▶ _SECCIÓN DE TEXTO_
Más de mil músicos llamaron al boicot del concurso Eurovisión y explicaron que la Unión Europea de Radiodifusión “encubre y normaliza el genocidio” de Israel al dejar que participe en la cita musical europea.
Con la campaña “No a la música para el genocidio” instó a los organizadores de proyecciones, equipos de producción y aficionados a boicotear el concurso, tras la decisión de la Unión Europea de permitir la participación de Israel, a pesar del genocidio que comete en Gaza.
Entre los trabajadores de la industria musical que han apoyado ese manifiesto destacan figuras como Peter Gabriel, Brian Eno, Paul Weller, Massive Attack, Mogwai y otros, quienes firmaron una misiva abierta pidiendo a la UER para que prohíba la participación de Israel en Eurovisión 2026.
La principal asociación mundial Asociación Internacional de Expertos en Genocidio declaró que Israel está cometiendo genocidio en Gaza y afirmó que la conducta de ese país cumple con la definición legal establecida en la Convención de las Naciones Unidas sobre el Genocidio.
El mayo se cumple el tercer año consecutivo en que Israel participará en Eurovisión, que en 2025 atrajo a 166 millones de espectadores, superando la audiencia combinada del Supertazón y los Grammy, mientras que Rusia sigue vetada.
En 2022, la UER declaró que la presencia de Rusia “desprestigiaría la competición”. La nueva misiva pregunta por qué no se ha aplicado el mismo criterio a Israel. En ella se afirma: “Nos negamos a guardar silencio cuando la violencia genocida de Israel atrona y silencia la vida de los palestinos”.
El documento también habla sobre la presión que el gobierno de Israel ha ejercido sobre la televisora para que la región siga participando en el certamen. Eurovisión respondió que su papel refleja neutralidad, haciendo un reflejo de incongruencia cuando declaró en 2022 que la presencia de Rusia “desprestigiaría la competición”.

▶ _TAREAS POR REALIZAR_
a: Según el texto sobre el boicot a Eurovisión, ¿cuántos espectadores atrajo el concurso en 2025?
b: Indica si cada afirmación concuerda con el texto sobre el boicot a Eurovisión: (i) Brian Eno firmó una carta abierta dirigida a la UER; (ii) Rusia volverá a participar en Eurovisión; (iii) la Asociación Internacional de Expertos en Genocidio declaró que Israel comete genocidio en Gaza.
Los registros proceden de una fuente distinta.

▶ _INFORMACIÓN EXTRAÍDA_
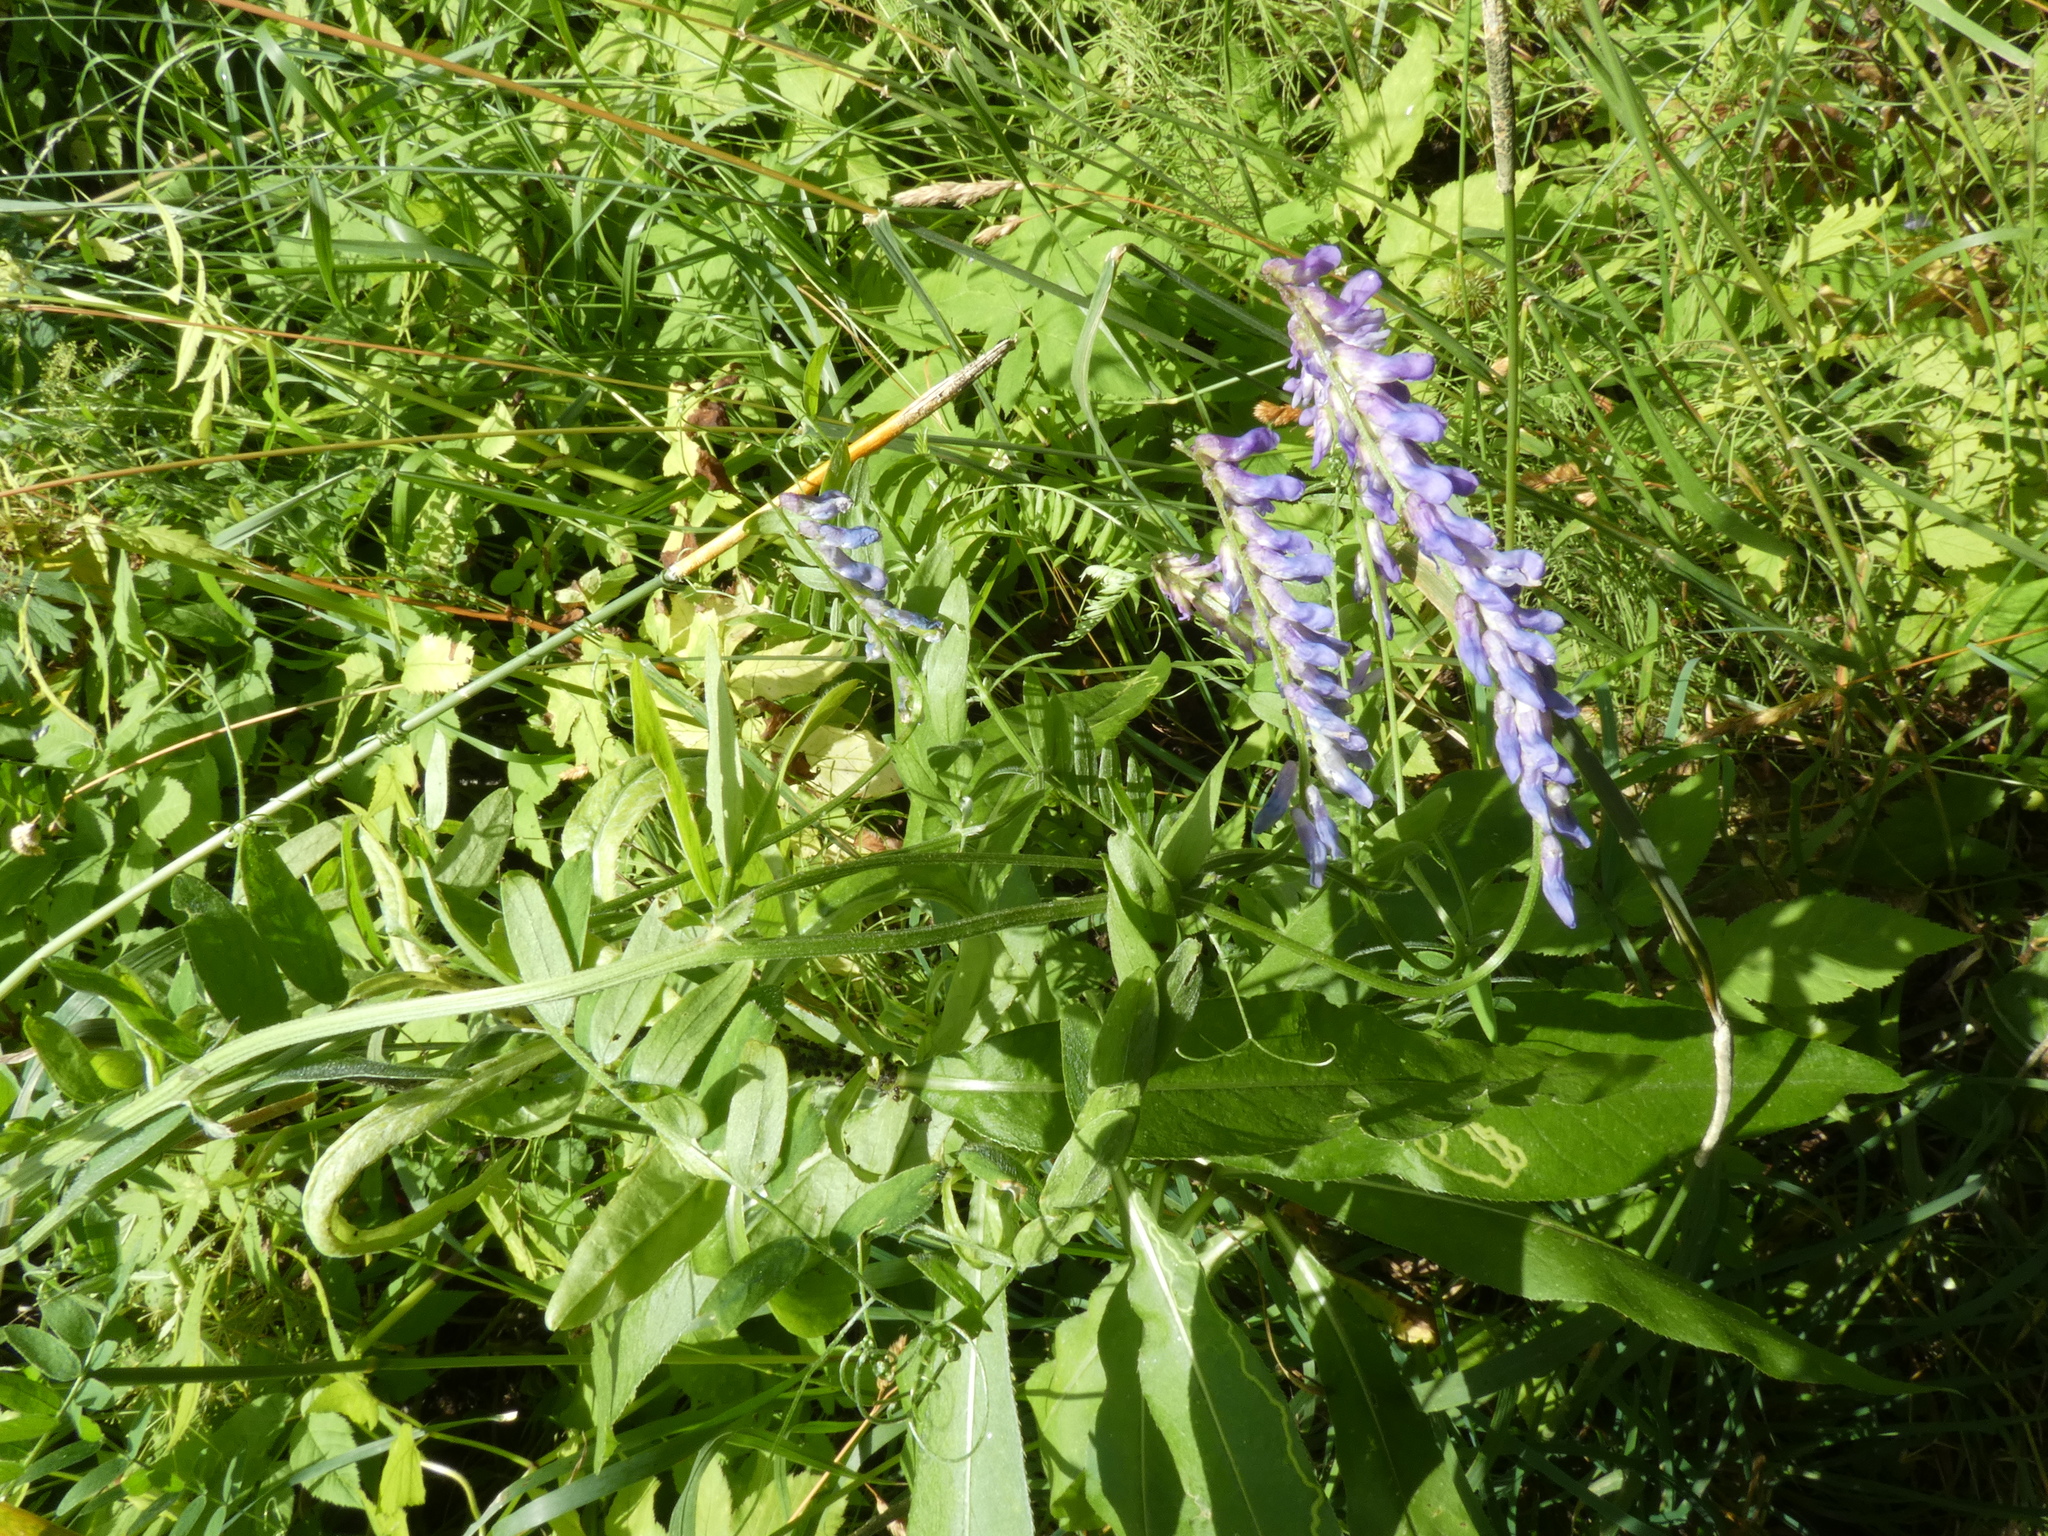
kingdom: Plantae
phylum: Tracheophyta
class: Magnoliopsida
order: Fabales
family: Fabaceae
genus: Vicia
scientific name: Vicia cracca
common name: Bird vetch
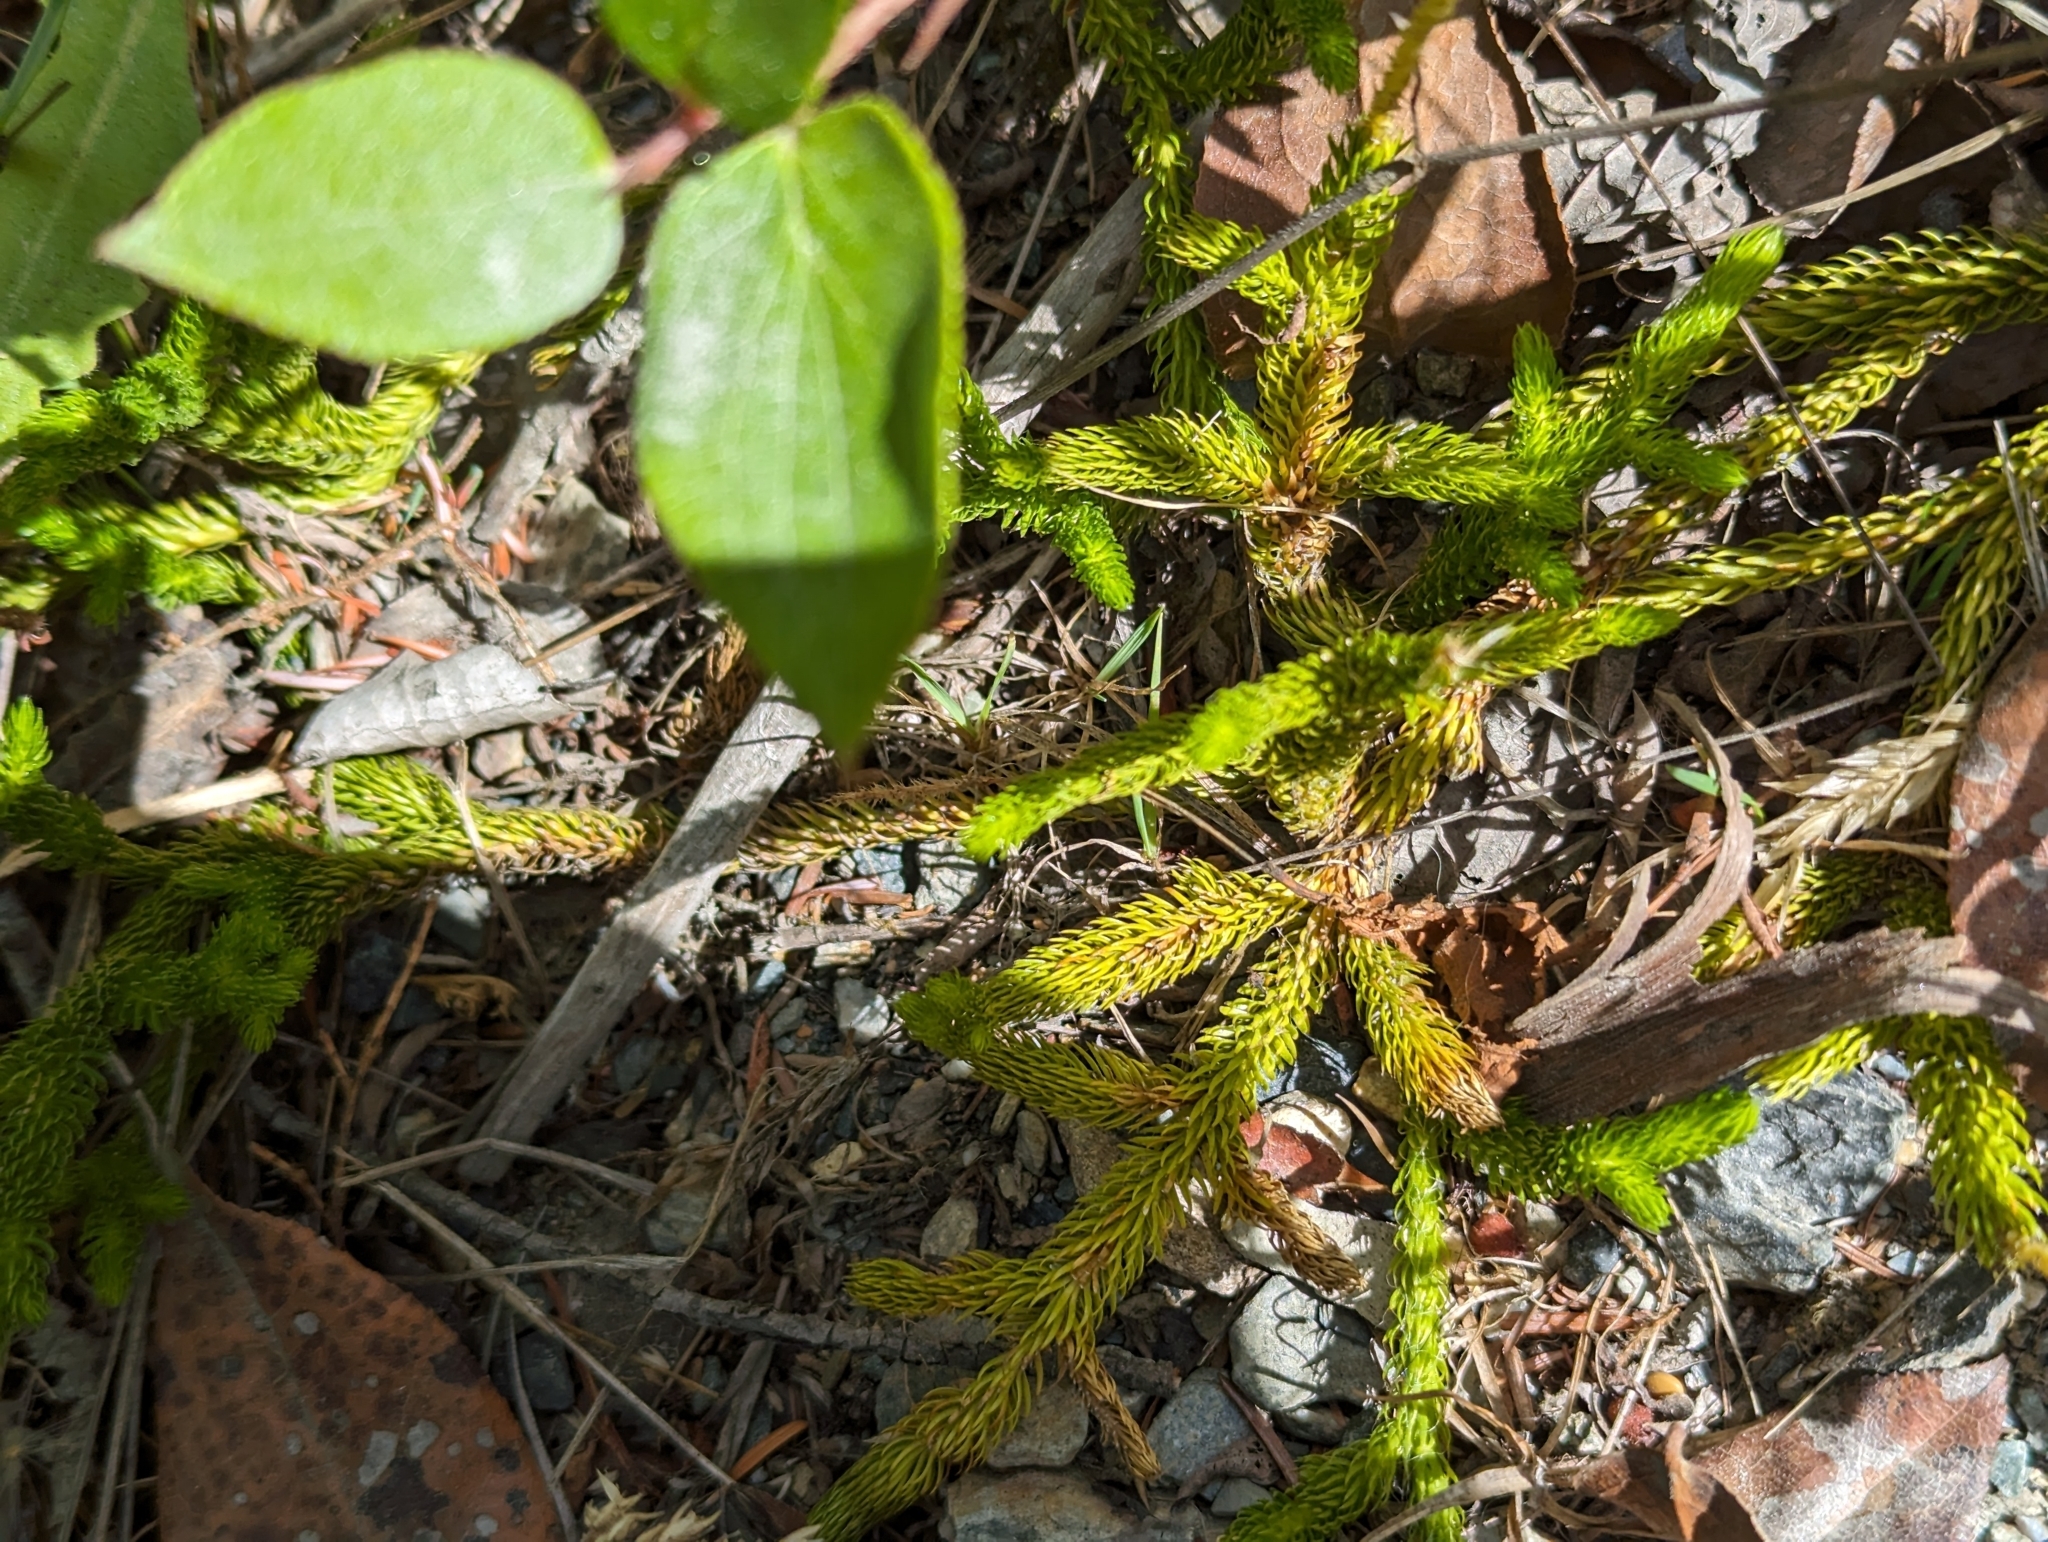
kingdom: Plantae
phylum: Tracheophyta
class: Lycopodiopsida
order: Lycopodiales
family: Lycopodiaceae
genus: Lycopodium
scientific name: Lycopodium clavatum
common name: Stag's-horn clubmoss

▶ _SOLUCIONES DE TAREAS_
a: 166 millones de espectadores.

b: (i) Sí: "destacan figuras como Peter Gabriel, Brian Eno", "quienes firmaron una misiva abierta pidiendo a la UER". (ii) No: "mientras que Rusia sigue vetada". (iii) Sí: "declaró que Israel está cometiendo genocidio en Gaza".